Key Points for Energy Policy Analysis

  • Warm Homes Discount origins: Part 2 is the primary legislative foundation for the WHD scheme. The reconciliation mechanism (s.11) and its licence modification companion (s.12) remain operationally active. Post-Scotland Act 2016, Scottish Ministers have a partially devolved power subject to Secretary of State agreement, relevant when WHD reforms affect Scottish scheme design.

  • Ofgem's climate mandate: Sections 16–17 are the statutory basis for Ofgem treating greenhouse gas reduction as a core consumer interest. This is the entry point for any argument that Ofgem's principal objective encompasses net zero, though the framing is "reduction of emissions" not "net zero", which matters for the scope of Ofgem's discretion.

  • Penalty limitation extension: The s.24 extension to 5 years remains in force. It is the reason Ofgem can pursue enforcement action for breaches discovered years after the underlying conduct. Any analysis of Ofgem's enforcement powers should note this as the baseline.

  • Prepayment meter / dual-fuel charging: Sections 26–29 and the repeal of the earlier standalone provisions in the 1986 and 1989 Acts consolidated the legal basis for charge adjustment schemes.
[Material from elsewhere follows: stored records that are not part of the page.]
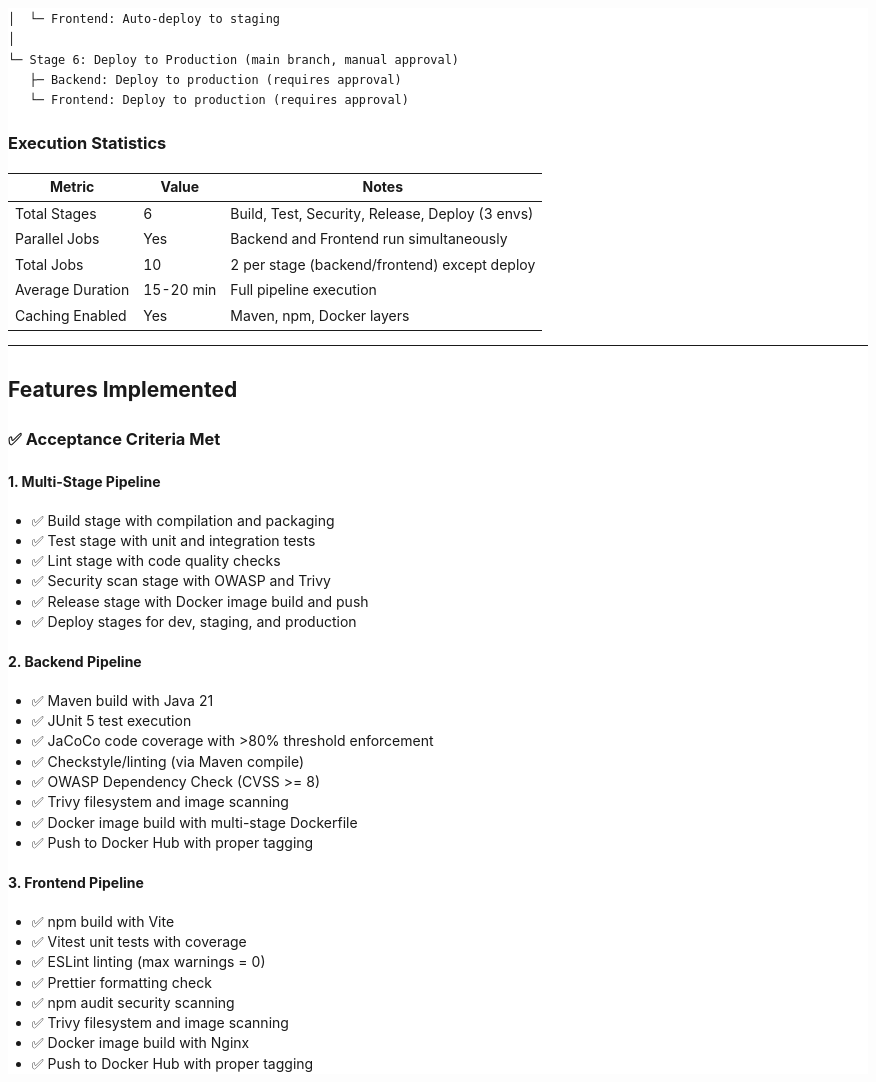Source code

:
 ```
│  └─ Frontend: Auto-deploy to staging
│
└─ Stage 6: Deploy to Production (main branch, manual approval)
   ├─ Backend: Deploy to production (requires approval)
   └─ Frontend: Deploy to production (requires approval)
```

### Execution Statistics

| Metric | Value | Notes |
|--------|-------|-------|
| Total Stages | 6 | Build, Test, Security, Release, Deploy (3 envs) |
| Parallel Jobs | Yes | Backend and Frontend run simultaneously |
| Total Jobs | 10 | 2 per stage (backend/frontend) except deploy |
| Average Duration | 15-20 min | Full pipeline execution |
| Caching Enabled | Yes | Maven, npm, Docker layers |

---

## Features Implemented

### ✅ Acceptance Criteria Met

#### 1. Multi-Stage Pipeline
- ✅ Build stage with compilation and packaging
- ✅ Test stage with unit and integration tests
- ✅ Lint stage with code quality checks
- ✅ Security scan stage with OWASP and Trivy
- ✅ Release stage with Docker image build and push
- ✅ Deploy stages for dev, staging, and production

#### 2. Backend Pipeline
- ✅ Maven build with Java 21
- ✅ JUnit 5 test execution
- ✅ JaCoCo code coverage with >80% threshold enforcement
- ✅ Checkstyle/linting (via Maven compile)
- ✅ OWASP Dependency Check (CVSS >= 8)
- ✅ Trivy filesystem and image scanning
- ✅ Docker image build with multi-stage Dockerfile
- ✅ Push to Docker Hub with proper tagging

#### 3. Frontend Pipeline
- ✅ npm build with Vite
- ✅ Vitest unit tests with coverage
- ✅ ESLint linting (max warnings = 0)
- ✅ Prettier formatting check
- ✅ npm audit security scanning
- ✅ Trivy filesystem and image scanning
- ✅ Docker image build with Nginx
- ✅ Push to Docker Hub with proper tagging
The WHD and the charge adjustment power in ss.26–29 are complementary tools for addressing fuel poverty: WHD through supply-side benefit obligations, charge adjustment through tariff equalisation.

  • CCS levy precursor: Section 4's electricity supply levy power was never exercised. The later CfD levy (under the Energy Act 2013) is a different mechanism, but the 2010 Act established the concept of levying suppliers to fund low-carbon technology support. The structural DNA is shared.

  • Electricity trading abuse (ss.18–23): The expired power addressed a specific market design flaw in the balancing mechanism. It is relevant to any historical analysis of generator market power in the period 2012–2019. The CAT appeal route it created (ss.20–22) set a precedent for bespoke regulatory appeal mechanisms outside standard judicial review.